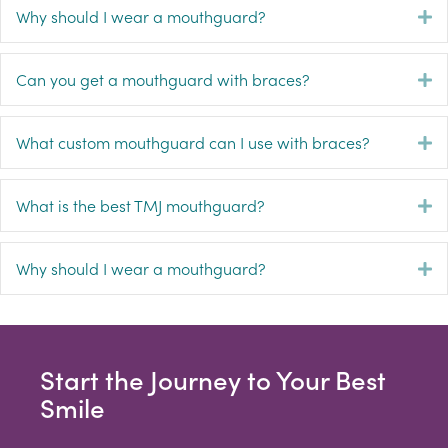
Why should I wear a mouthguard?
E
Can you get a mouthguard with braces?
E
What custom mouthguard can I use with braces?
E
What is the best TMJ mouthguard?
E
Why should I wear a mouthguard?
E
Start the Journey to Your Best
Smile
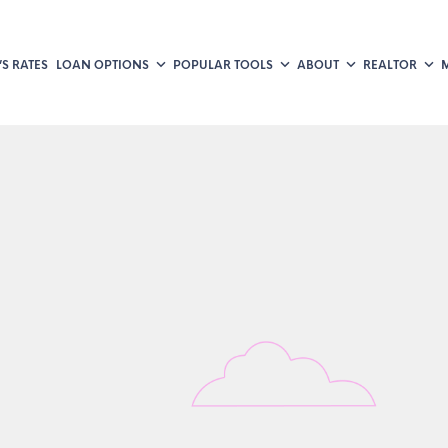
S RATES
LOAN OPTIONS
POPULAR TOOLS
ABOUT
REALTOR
◇ ◇ ◇
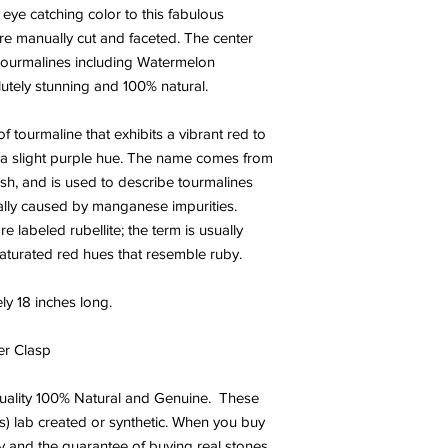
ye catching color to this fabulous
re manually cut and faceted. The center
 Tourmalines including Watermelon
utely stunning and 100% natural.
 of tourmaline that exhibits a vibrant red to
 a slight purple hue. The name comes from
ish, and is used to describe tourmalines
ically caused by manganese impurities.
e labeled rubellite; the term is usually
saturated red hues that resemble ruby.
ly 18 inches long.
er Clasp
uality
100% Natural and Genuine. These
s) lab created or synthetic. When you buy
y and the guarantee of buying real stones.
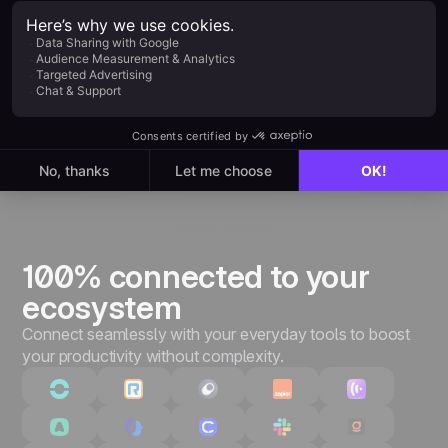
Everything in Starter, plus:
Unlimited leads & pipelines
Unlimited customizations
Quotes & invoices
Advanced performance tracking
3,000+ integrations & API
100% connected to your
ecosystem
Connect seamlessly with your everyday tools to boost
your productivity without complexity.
◇ ◇ ◇
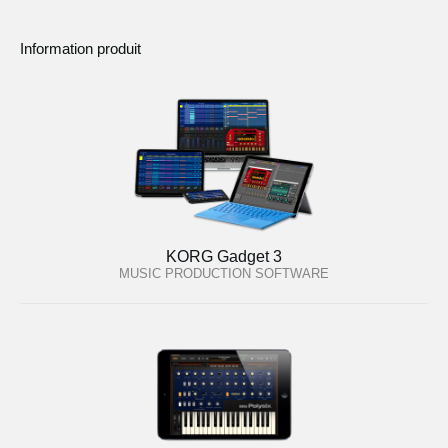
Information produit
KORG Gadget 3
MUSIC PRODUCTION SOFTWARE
◇ ◇ ◇
Can you return, unchanged, the lines of the material that begin with the line containing "ye catching color to this fabulous" and continue through the line containing "y and the guarantee of buying real stones.", with both of those lines included?

◆ ANSWER TO THE PROBLEM
ye catching color to this fabulous
re manually cut and faceted. The center
 Tourmalines including Watermelon
utely stunning and 100% natural.
 of tourmaline that exhibits a vibrant red to
 a slight purple hue. The name comes from
ish, and is used to describe tourmalines
ically caused by manganese impurities.
e labeled rubellite; the term is usually
saturated red hues that resemble ruby.
ly 18 inches long.
er Clasp
uality
100% Natural and Genuine. These
s) lab created or synthetic. When you buy
y and the guarantee of buying real stones.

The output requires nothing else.